This archive report was first published on 11 October 2021.
Kenya's Savings and Credit Cooperative Organizations (Saccos) proved resilient in the face of Covid-19 hardships, with their loan book growing by 13.41 percent to Sh473.74 billion in 2020.
This marked the fastest jump in four years, surpassing the 15.3 percent rise in 2016, according to a report by the Sacco Societies Regulatory Authority (SASRA).
Despite the economic disruption caused by the pandemic, Saccos continued to lend to their members, with the loan book expanding at a faster pace than that of commercial banks.

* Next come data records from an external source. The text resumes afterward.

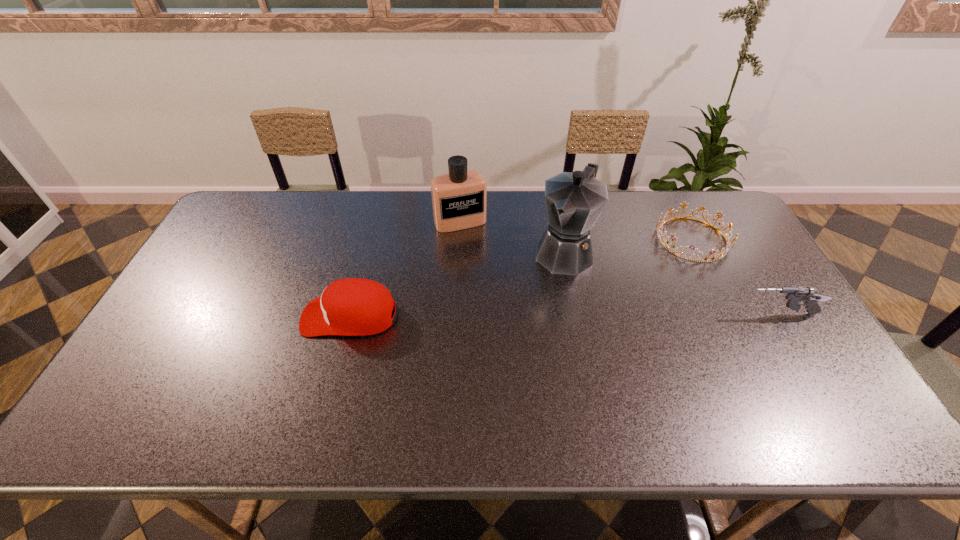
This screenshot has height=540, width=960. I want to click on object that is the second closest to the tallest object, so pyautogui.click(x=724, y=250).

In order to click on object that is the fourth closest to the gun in this screenshot , I will do `click(352, 306)`.

Find the location of a particular element. The image size is (960, 540). vacant space that satisfies the following two spatial constraints: 1. on the front side of the tiara; 2. on the left side of the second object from left to right is located at coordinates (459, 239).

In order to click on vacant space that satisfies the following two spatial constraints: 1. on the back side of the shortest object; 2. on the left side of the tallest object in this screenshot , I will do `click(562, 239)`.

At what (x,y) coordinates should I click in order to perform the action: click on free space in the image that satisfies the following two spatial constraints: 1. on the front side of the gun; 2. at the barrel of the perfume. Please return your answer as a coordinate pair (x, y). Looking at the image, I should click on (455, 315).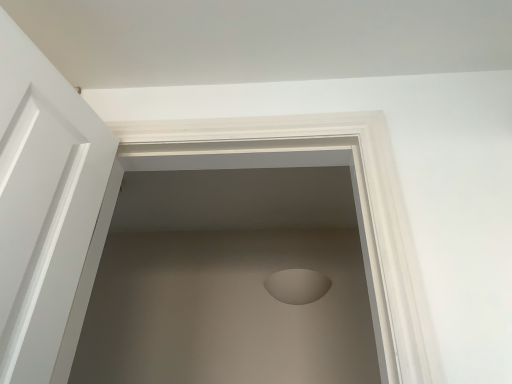
What do you see at coordinates (297, 286) in the screenshot?
I see `white matte light fixture at center` at bounding box center [297, 286].

At what (x,y) coordinates should I click in order to perform the action: click on white matte light fixture at center. Please return your answer as a coordinate pair (x, y). Looking at the image, I should click on (297, 286).

Identify the location of white matte light fixture at center. This screenshot has width=512, height=384. (297, 286).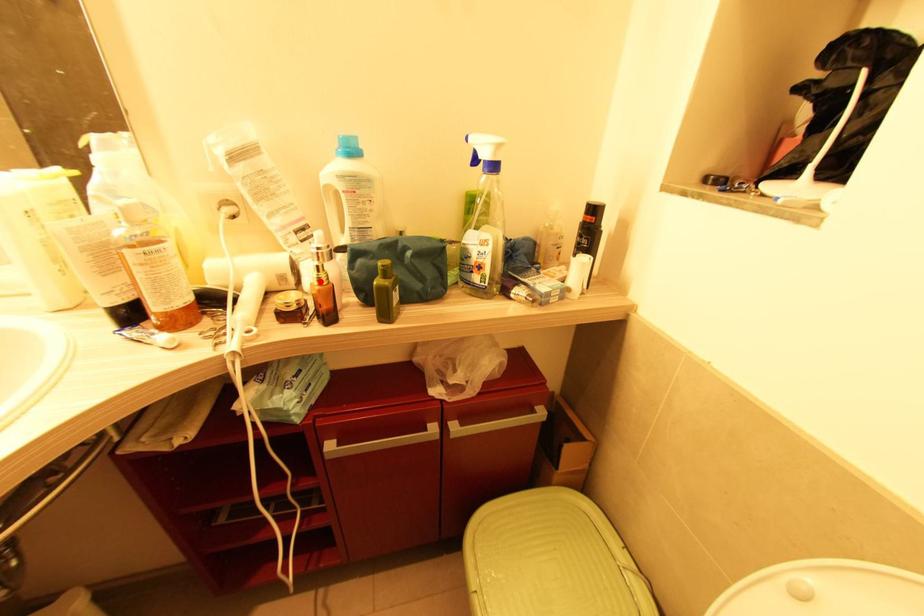
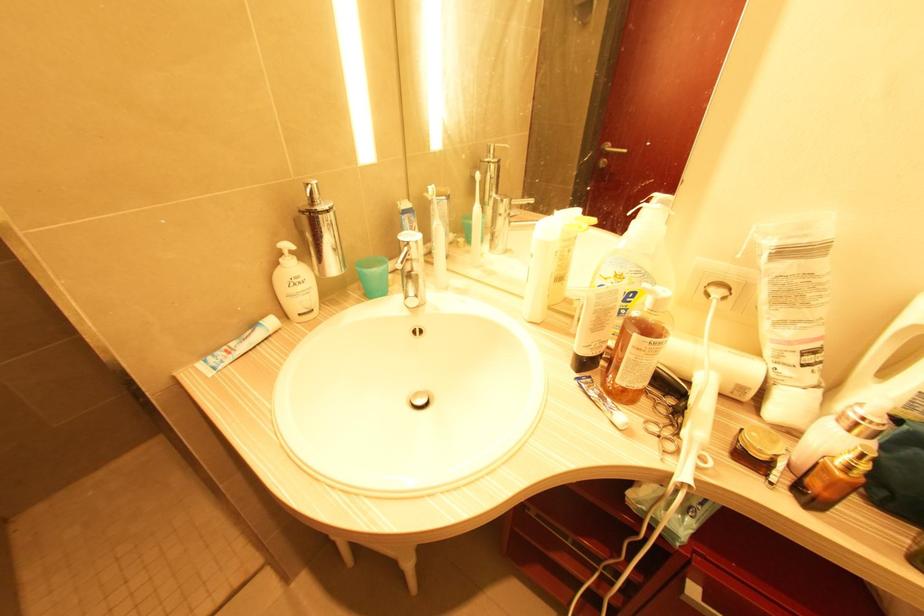
In the second image, find the point that corresponds to the highlighted location in the first image.

(850, 468)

Commercial banks' loan book grew by 8.36 percent to Sh3 trillion, while microfinance banks cut their loan book by 3.2 percent to Sh48.85 billion.
The growth in Saccos' loan book was driven by a recovery in the pace of deposits mobilization, which grew at 13.41 percent to reach Sh431.46 billion, marking the fastest pace of growth in this key lending resource since 2016.
However, the pandemic also led to a deterioration in the non-performing loans (NPLs) ratio, which rose from 6.15 percent in the previous year to 8.39 percent in 2020.
The actual gross NPLs jumped from Sh25.79 billion to Sh39.86 billion, highlighting the impact of disrupted income flows for households in the pandemic period.
Despite this, SASRA noted that a majority of Sacco members continued to promptly service their loan repayments, with only a few loans not being serviced in accordance with their contractual obligations.
The latest NPL ratio is above the maximum of five percent prescribed by SASRA, but better off than that of commercial or microfinance banking institutions.